_Raw data_.
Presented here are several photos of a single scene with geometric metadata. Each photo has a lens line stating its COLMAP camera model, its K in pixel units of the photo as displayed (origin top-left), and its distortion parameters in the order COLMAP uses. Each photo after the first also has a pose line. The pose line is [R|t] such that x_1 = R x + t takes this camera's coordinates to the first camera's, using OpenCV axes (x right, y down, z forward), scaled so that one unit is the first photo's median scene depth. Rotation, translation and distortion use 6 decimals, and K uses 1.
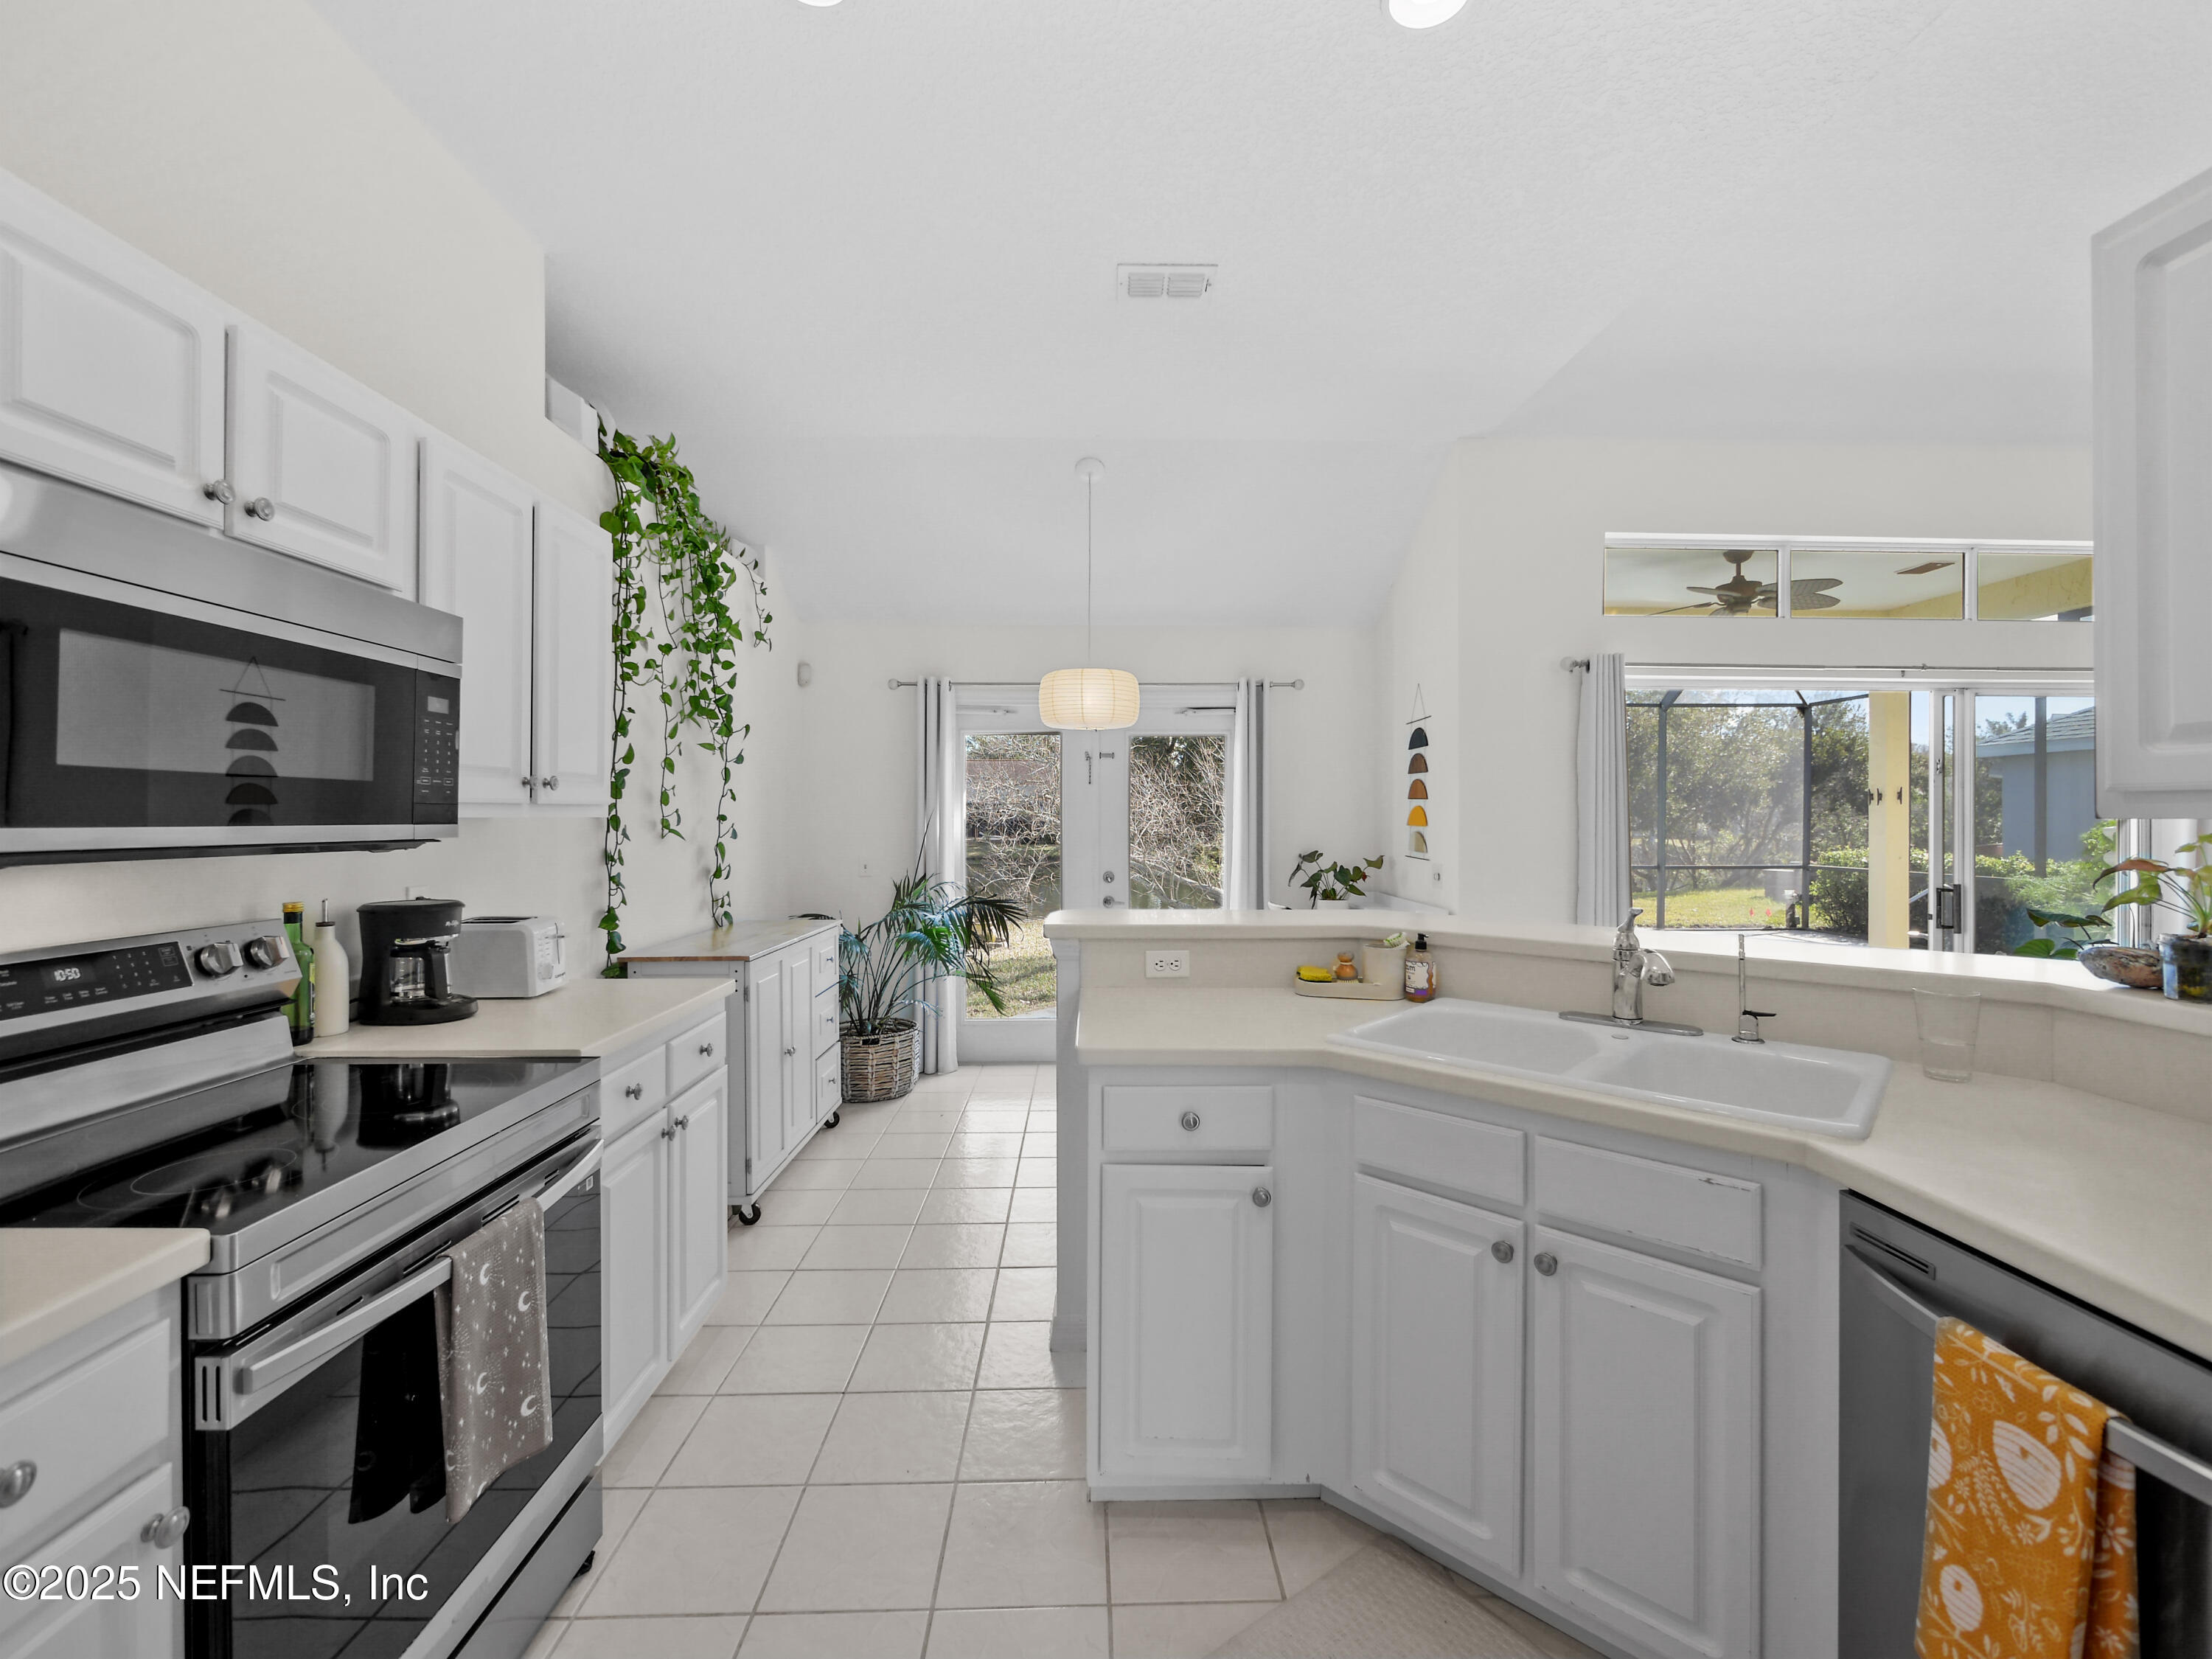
lens RADIAL K [[938.3, 0, 1105.7], [0, 938.3, 816.2], [0, 0, 1]] dist [-0.006611, 0.000471]
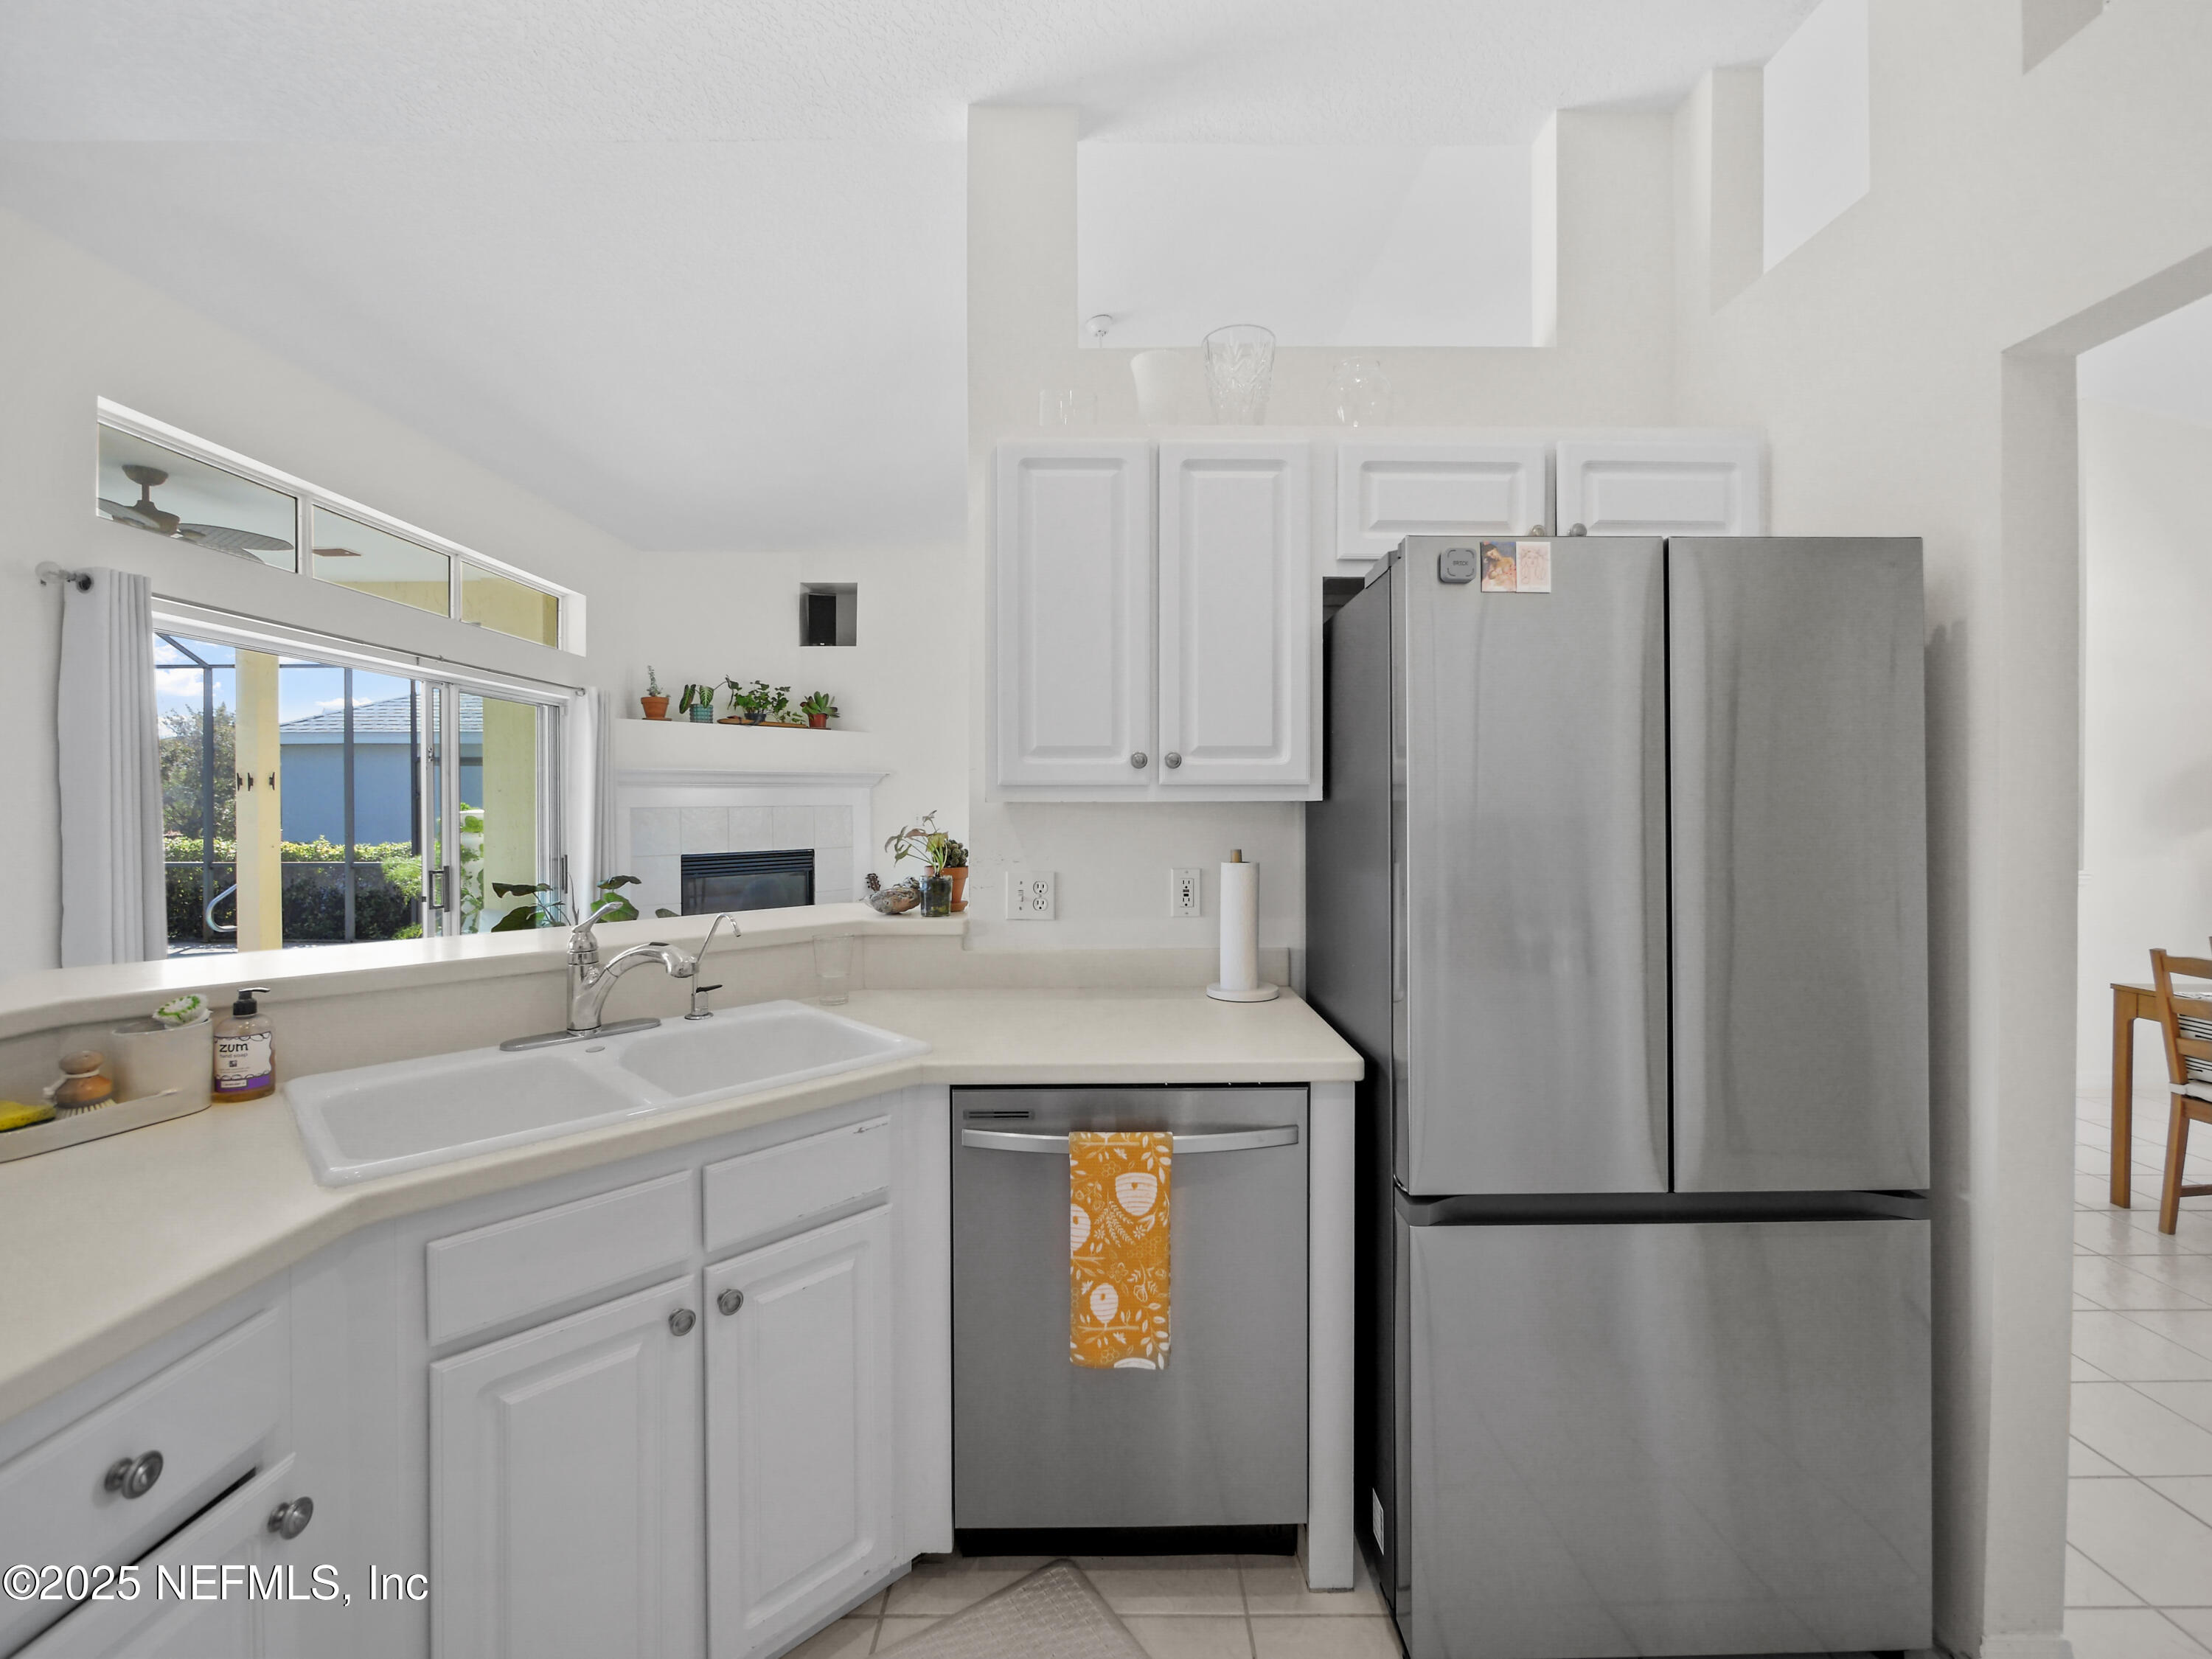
lens RADIAL K [[938.3, 0, 1114.4], [0, 938.3, 813.9], [0, 0, 1]] dist [-0.006611, 0.000471]
pose [[0.013557, -0.012230, 0.999833, -0.321908], [0.000973, 0.999925, 0.012218, 0.002164], [-0.999908, 0.000807, 0.013567, 0.487551]]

_Required work_. The pictures in the data should be omitted, and every remaining line set down exactly.

_Finished task_.
Presented here are several photos of a single scene with geometric metadata. Each photo has a lens line stating its COLMAP camera model, its K in pixel units of the photo as displayed (origin top-left), and its distortion parameters in the order COLMAP uses. Each photo after the first also has a pose line. The pose line is [R|t] such that x_1 = R x + t takes this camera's coordinates to the first camera's, using OpenCV axes (x right, y down, z forward), scaled so that one unit is the first photo's median scene depth. Rotation, translation and distortion use 6 decimals, and K uses 1.
lens RADIAL K [[938.3, 0, 1105.7], [0, 938.3, 816.2], [0, 0, 1]] dist [-0.006611, 0.000471]
lens RADIAL K [[938.3, 0, 1114.4], [0, 938.3, 813.9], [0, 0, 1]] dist [-0.006611, 0.000471]
pose [[0.013557, -0.012230, 0.999833, -0.321908], [0.000973, 0.999925, 0.012218, 0.002164], [-0.999908, 0.000807, 0.013567, 0.487551]]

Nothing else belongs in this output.